Monday, October 25, 2010

Legendary Science Fiction Writer Madeleine L'Engle Judges 1970s Scholastic Writing Awards

Image: Madeleine L'Engle. Juror for The Scholastic Writing Awards, Short Story Division. Literary Calvacade, 1973.

Sci-fi author Madeleine L’Engle enjoyed careers as a librarian and an actress by the time she judged short stories for the Scholastic Art & Writing Awards in the early 1970s. But like the young writers whose work she evaluated, she was no stranger to criticism. L’Engle’s best known work, the sci-fi children’s classic A Wrinkle in Time, was initially rejected by dozens of publishers in the early 1960s. Why? According to Madeleine L’Engle: “A Wrinkle in Time had a female protagonist in a science fiction book, and that wasn’t done.”

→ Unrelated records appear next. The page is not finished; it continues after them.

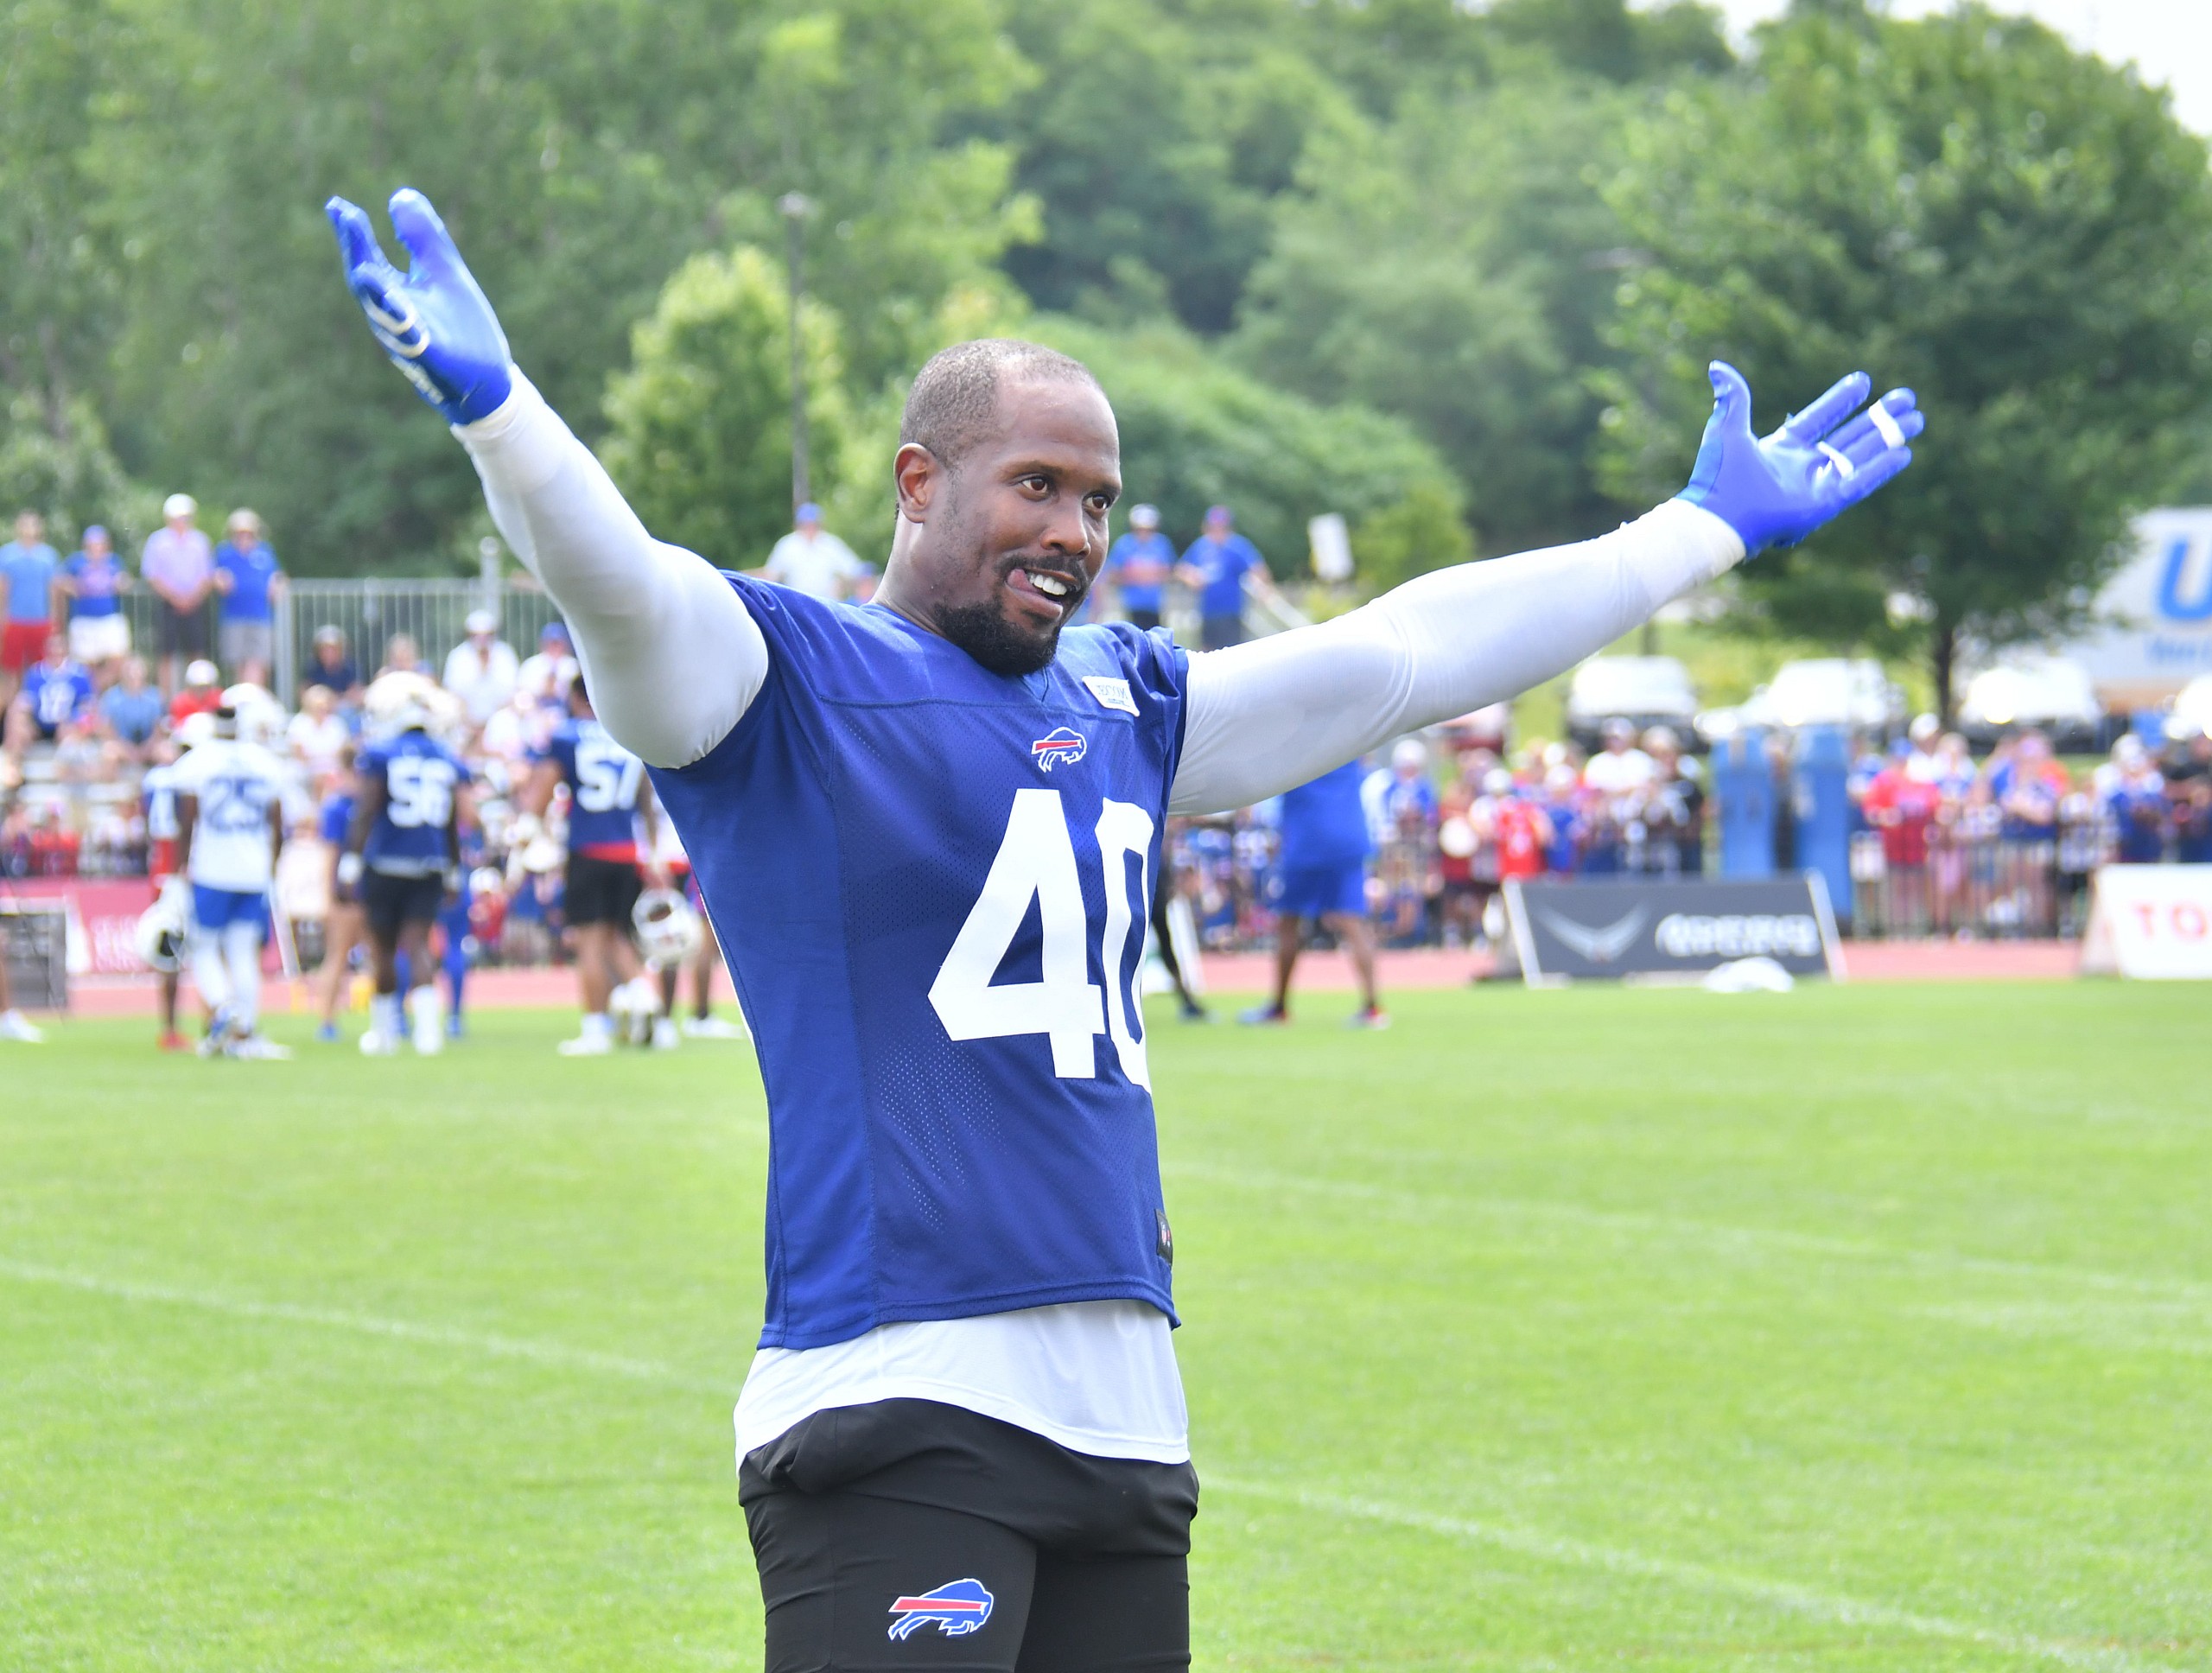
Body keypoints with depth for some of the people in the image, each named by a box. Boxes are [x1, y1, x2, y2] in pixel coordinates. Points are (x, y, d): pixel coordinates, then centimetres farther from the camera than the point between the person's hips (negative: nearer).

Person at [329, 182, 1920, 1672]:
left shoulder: (1120, 708, 20)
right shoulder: (783, 678, 1)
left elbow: (1403, 653, 29)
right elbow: (616, 581, -19)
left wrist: (1708, 527, 36)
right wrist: (492, 403, -39)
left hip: (1123, 1414, 7)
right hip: (893, 1409, -7)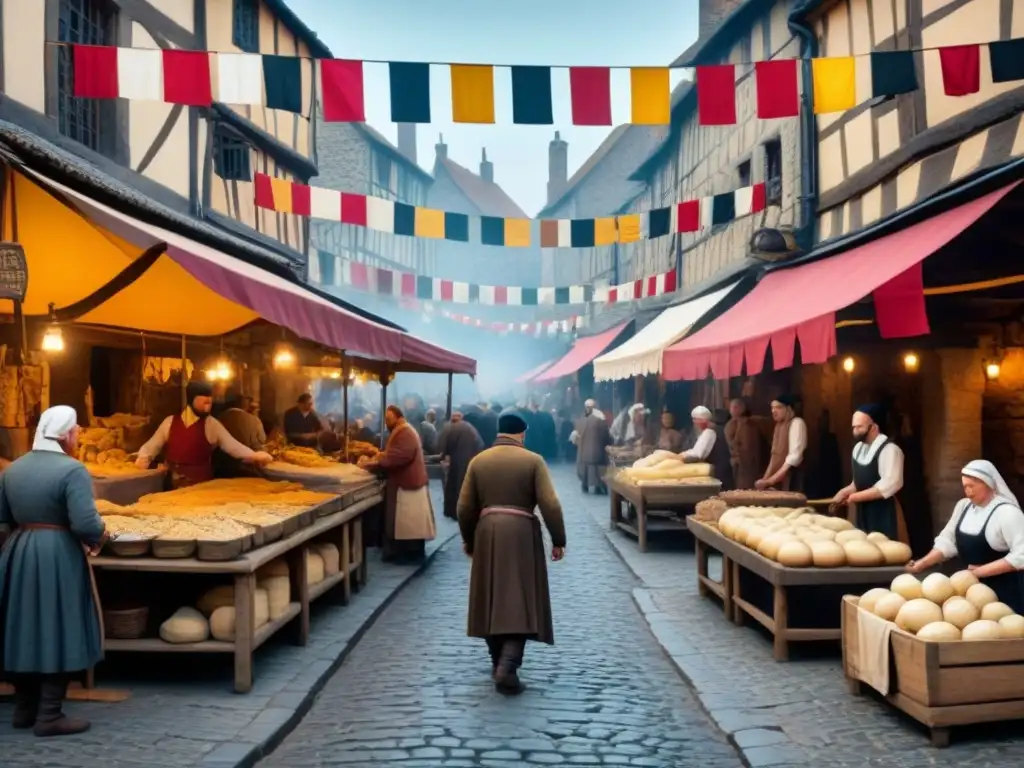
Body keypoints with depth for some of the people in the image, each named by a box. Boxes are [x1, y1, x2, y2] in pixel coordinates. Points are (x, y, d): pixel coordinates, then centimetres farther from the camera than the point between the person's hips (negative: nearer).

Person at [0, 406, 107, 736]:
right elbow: (86, 524, -23)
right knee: (58, 633, 1)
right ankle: (49, 715, 5)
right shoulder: (72, 470, -16)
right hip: (58, 558, -7)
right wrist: (99, 536, -4)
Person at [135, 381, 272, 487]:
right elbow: (152, 445, 13)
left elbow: (230, 444, -9)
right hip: (173, 486, 2)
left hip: (201, 485, -2)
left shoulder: (211, 424, -1)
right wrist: (143, 458, -7)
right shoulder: (170, 422, 6)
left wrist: (253, 456, -24)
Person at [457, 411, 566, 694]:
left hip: (487, 532, 4)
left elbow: (465, 507, 6)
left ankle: (498, 662, 24)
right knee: (519, 602, -1)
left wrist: (468, 540, 19)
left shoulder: (478, 461, 5)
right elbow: (550, 505, -10)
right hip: (521, 534, -3)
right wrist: (558, 540, -1)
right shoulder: (533, 460, -4)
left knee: (492, 600, 14)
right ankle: (507, 667, -13)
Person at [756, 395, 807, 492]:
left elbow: (794, 457, -17)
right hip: (778, 481, 7)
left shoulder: (797, 423, -8)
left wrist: (771, 480, -20)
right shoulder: (779, 425, 16)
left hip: (791, 479, -7)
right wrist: (765, 479, 7)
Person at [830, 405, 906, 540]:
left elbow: (890, 485, -23)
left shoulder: (889, 449, -15)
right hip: (863, 514, 8)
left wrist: (856, 496, -18)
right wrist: (845, 492, 0)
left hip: (883, 516, -8)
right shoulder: (858, 447, 10)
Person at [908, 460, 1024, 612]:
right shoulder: (963, 506, 5)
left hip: (1003, 591, -6)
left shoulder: (1007, 512, -16)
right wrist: (924, 563, -6)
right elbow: (947, 541, 8)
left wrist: (982, 571, -21)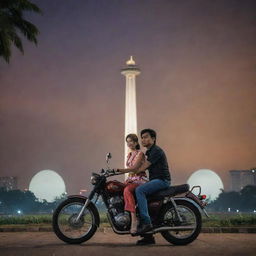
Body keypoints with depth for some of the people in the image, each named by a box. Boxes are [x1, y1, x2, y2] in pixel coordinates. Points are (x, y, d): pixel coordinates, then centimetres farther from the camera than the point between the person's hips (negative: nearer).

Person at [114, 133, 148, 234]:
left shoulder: (140, 153, -7)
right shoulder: (129, 154, 19)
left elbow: (134, 168, -20)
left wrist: (119, 170, -29)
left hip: (140, 180, -8)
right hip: (131, 179, 8)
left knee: (127, 190, -37)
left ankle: (134, 219, -44)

L’Engle drew inspiration for the Newberry-winning book from several places: a camping trip in the American west, time travel, her family’s farmhouse in Connecticut and a book on quantum physics. But in addition to having a female protagonist (awkward, mousy-haired Meg Murry), the manuscript also drew criticism for its religious references, and because many publishers didn’t initially see it as a young adult book. By a stroke of luck the manuscript came into the hands of an editor who was supportive of the work, and the book was published in 1962. A Wrinkle in Time became the first book in a science fiction quartet that includes A Wind in the Door, Many Waters and A Swiftly Tilting Planet. A Wrinkle in Time has never been out of print and has been republished in numerous editions. A graphic novel adaptation will be released in Fall 2012.

Of the Award-winning student short stories submitted in 1973, L’Engle commended young writers for their embrace of fiction and fantasy. “I am pleased to note a wider enthusiasm for the world which is beyond the world of provable fact, an awareness of fantasy and fairy tale as vehicles of truth, rather than as escape from truth.”